-------- RECORDS FOR THE EXERCISE

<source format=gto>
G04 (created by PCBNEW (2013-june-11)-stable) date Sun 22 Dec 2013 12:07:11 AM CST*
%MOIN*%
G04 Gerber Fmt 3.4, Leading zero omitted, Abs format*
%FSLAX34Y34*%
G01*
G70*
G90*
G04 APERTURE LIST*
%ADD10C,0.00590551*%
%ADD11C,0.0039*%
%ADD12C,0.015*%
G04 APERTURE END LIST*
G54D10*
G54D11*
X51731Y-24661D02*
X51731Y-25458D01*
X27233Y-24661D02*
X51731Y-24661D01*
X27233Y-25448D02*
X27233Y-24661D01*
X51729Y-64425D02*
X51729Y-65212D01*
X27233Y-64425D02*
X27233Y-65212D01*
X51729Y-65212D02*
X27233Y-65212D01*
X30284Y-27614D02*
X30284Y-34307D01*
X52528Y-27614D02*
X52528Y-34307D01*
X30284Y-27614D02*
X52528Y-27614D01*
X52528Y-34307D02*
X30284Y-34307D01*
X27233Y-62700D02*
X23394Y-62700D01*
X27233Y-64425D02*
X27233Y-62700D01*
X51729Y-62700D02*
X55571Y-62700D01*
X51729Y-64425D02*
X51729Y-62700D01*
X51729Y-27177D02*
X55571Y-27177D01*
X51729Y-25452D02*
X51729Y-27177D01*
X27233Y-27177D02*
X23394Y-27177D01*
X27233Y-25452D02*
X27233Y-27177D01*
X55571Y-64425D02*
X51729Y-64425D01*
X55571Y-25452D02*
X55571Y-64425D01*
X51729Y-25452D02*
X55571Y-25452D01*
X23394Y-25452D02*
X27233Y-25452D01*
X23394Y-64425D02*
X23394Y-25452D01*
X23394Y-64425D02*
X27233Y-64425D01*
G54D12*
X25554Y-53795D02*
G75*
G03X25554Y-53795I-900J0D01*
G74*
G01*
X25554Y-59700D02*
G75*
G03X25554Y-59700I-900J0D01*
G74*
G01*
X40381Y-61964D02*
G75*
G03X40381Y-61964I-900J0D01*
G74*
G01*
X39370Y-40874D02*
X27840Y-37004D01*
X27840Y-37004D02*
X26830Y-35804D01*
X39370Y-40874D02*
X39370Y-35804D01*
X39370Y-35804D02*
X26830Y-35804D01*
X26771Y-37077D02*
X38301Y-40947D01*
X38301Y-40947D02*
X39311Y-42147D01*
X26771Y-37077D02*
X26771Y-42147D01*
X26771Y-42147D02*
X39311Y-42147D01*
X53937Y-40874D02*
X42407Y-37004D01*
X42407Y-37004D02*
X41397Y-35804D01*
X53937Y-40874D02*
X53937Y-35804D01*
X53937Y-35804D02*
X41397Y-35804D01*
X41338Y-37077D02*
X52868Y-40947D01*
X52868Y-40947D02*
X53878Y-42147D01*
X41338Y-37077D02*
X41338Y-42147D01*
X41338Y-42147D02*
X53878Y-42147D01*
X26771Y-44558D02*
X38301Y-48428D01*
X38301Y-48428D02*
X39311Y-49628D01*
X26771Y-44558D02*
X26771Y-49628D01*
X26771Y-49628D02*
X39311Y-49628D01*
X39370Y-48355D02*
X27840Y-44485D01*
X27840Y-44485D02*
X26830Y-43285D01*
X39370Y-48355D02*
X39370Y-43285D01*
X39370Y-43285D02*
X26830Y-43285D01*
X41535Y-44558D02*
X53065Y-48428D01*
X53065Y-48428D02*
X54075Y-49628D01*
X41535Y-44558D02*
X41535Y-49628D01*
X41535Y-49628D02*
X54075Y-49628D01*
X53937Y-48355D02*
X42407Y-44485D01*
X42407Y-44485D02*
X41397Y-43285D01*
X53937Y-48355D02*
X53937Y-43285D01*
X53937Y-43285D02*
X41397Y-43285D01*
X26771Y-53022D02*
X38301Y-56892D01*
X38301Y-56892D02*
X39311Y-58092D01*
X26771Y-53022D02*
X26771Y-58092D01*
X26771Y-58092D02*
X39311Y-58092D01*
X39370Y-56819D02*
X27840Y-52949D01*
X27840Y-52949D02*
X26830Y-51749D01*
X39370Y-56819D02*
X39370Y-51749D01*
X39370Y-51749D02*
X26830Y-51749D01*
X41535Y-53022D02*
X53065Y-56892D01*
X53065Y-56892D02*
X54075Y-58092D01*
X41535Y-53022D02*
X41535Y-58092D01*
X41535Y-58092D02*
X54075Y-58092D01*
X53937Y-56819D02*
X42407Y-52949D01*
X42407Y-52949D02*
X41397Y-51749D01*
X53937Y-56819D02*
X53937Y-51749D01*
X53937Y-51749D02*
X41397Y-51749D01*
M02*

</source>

----------------
-------- RECORDS FOR THE EXERCISE

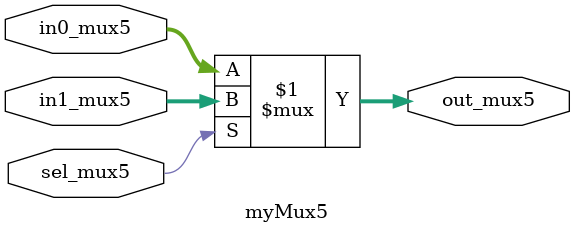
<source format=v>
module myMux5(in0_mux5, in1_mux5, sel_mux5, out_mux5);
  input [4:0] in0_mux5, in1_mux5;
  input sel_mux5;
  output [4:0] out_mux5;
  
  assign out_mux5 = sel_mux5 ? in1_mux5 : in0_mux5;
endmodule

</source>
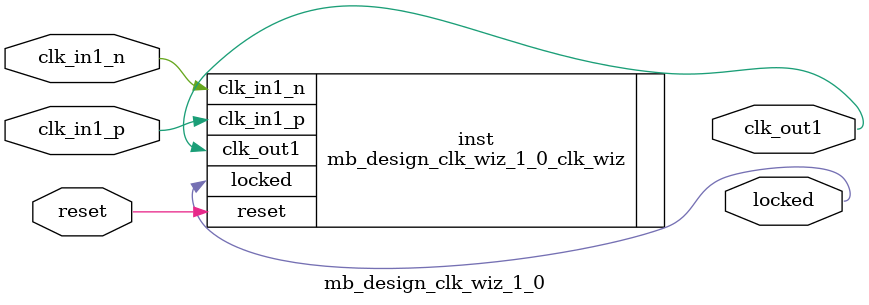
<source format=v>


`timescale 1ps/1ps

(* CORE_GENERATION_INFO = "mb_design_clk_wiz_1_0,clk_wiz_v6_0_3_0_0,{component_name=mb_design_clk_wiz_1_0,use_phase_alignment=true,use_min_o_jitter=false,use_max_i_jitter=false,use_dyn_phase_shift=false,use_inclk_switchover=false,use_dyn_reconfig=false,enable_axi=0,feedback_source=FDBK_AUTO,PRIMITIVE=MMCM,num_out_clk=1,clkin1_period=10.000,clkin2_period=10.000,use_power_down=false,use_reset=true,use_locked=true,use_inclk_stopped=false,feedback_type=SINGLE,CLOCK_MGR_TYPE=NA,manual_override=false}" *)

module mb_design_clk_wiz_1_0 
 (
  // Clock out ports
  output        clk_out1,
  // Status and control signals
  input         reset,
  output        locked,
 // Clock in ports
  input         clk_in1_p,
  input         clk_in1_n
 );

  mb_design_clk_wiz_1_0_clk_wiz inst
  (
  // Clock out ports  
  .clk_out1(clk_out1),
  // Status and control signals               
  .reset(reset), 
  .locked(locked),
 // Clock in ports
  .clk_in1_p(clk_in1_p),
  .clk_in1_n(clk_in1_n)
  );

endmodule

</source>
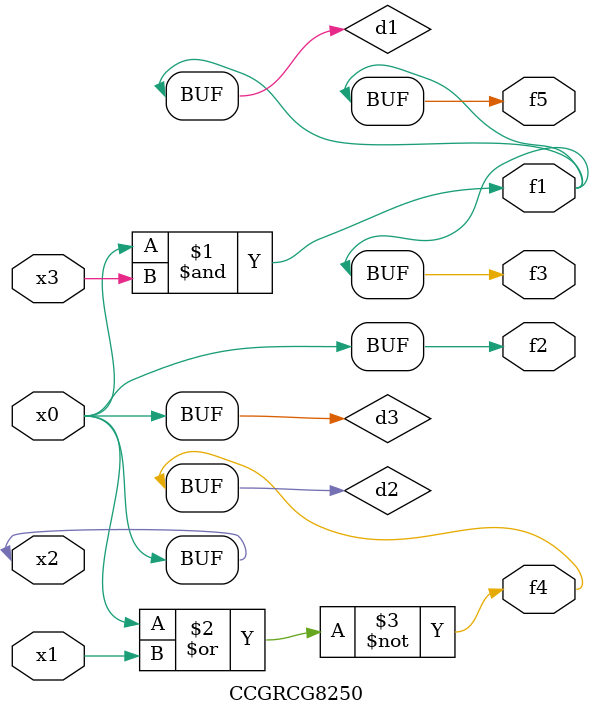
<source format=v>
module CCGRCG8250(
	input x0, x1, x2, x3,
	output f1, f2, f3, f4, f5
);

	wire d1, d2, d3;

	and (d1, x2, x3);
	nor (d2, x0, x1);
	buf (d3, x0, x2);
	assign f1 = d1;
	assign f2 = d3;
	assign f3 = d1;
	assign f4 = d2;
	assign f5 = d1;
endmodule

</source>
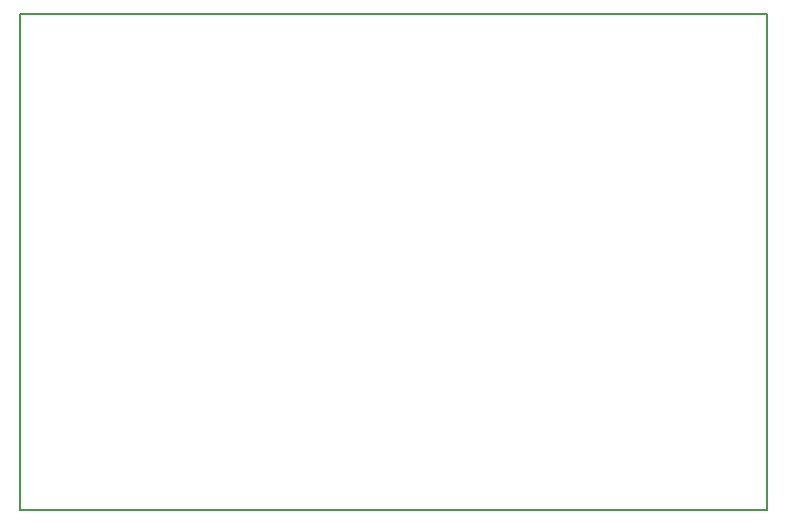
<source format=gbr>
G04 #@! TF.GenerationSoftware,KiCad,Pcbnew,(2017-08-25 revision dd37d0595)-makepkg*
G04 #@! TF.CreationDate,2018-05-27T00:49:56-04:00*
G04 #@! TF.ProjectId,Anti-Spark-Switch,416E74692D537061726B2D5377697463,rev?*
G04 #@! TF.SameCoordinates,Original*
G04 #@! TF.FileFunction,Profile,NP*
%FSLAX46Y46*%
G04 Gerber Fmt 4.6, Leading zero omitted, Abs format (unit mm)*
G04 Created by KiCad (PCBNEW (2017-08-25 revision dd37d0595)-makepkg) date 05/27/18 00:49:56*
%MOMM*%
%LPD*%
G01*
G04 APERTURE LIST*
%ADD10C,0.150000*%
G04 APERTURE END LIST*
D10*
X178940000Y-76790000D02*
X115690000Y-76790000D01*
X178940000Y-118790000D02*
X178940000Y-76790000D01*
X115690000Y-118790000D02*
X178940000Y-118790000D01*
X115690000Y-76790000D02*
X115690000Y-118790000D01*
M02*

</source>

----------------

From the records above, repeat exactly the lines from the one with "X27233Y-25452D02*" through the one with "X39370Y-35804D02*", both included.

X27233Y-25452D02*
X27233Y-27177D01*
X55571Y-64425D02*
X51729Y-64425D01*
X55571Y-25452D02*
X55571Y-64425D01*
X51729Y-25452D02*
X55571Y-25452D01*
X23394Y-25452D02*
X27233Y-25452D01*
X23394Y-64425D02*
X23394Y-25452D01*
X23394Y-64425D02*
X27233Y-64425D01*
G54D12*
X25554Y-53795D02*
G75*
G03X25554Y-53795I-900J0D01*
G74*
G01*
X25554Y-59700D02*
G75*
G03X25554Y-59700I-900J0D01*
G74*
G01*
X40381Y-61964D02*
G75*
G03X40381Y-61964I-900J0D01*
G74*
G01*
X39370Y-40874D02*
X27840Y-37004D01*
X27840Y-37004D02*
X26830Y-35804D01*
X39370Y-40874D02*
X39370Y-35804D01*
X39370Y-35804D02*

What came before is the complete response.